Show that if $\sum a_n$ converges absolutely, then $\sum (\tfrac{n+1}{n})a_n$ also converges absolutely.

Question

Prove that if $\sum_{n=1}^\infty a_n$ is convergent, then the series $$\sum_{n=1}^\infty \left(\frac{n+1}{n}\right)a_n$$ is also convergent.

Edit: Originally, I thought about doing a limit comparison test, where your $b_n$ would get $\frac{1}{n}$. Then that limit of $\left(\frac{n(n+1)}{n^2}\right)$ would be 1. So the series turns is comparable to $a_n$. But it seems wrong to ignore $a_n$ when doing the limit comparison.
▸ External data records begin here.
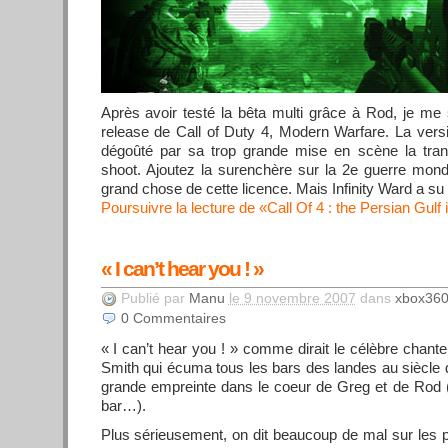
Après avoir testé la bêta multi grâce à Rod, je me s
release de Call of Duty 4, Modern Warfare. La vers
dégoûté par sa trop grande mise en scène la tra
shoot. Ajoutez la surenchère sur la 2e guerre mondia
grand chose de cette licence. Mais Infinity Ward a su 
Poursuivre la lecture de «Call Of 4 : the Persian Gulf 
« I can’t hear you ! »
Publié par
Manu
le 9 novembre 2007
dans
xbox36
0
Commentaires
« I can’t hear you ! » comme dirait le célèbre chant
Smith qui écuma tous les bars des landes au siècle d
grande empreinte dans le coeur de Greg et de Rod (
bar…).
Plus sérieusement, on dit beaucoup de mal sur les p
Edit 2: My mind doesn't function so the attempt of the above edit isn't good for the problem.

Answer 1

Because

$$ \sum \left|(\frac{n+1}{n} ) a_n \right| = \sum \left| \left(\frac{1}{n} + 1\right) a_n\right| < \sum |a_n| + \sum |a_n|$$

both of which converge.

Answer 2

ASssuming $a_n > 0$, you can do the following.

Comparison Test says if you have two series, $\sum a_n$ and $\sum b_n$, and $b_n < a_n$ for all $n$, then $\sum a_n < \infty \implies \sum b_n < \infty$.

It is easy to notice that for $n > 2$, we have $(n+1)/n^2 < 1$ hence $a_n (n+1)/n^2 < a_n$...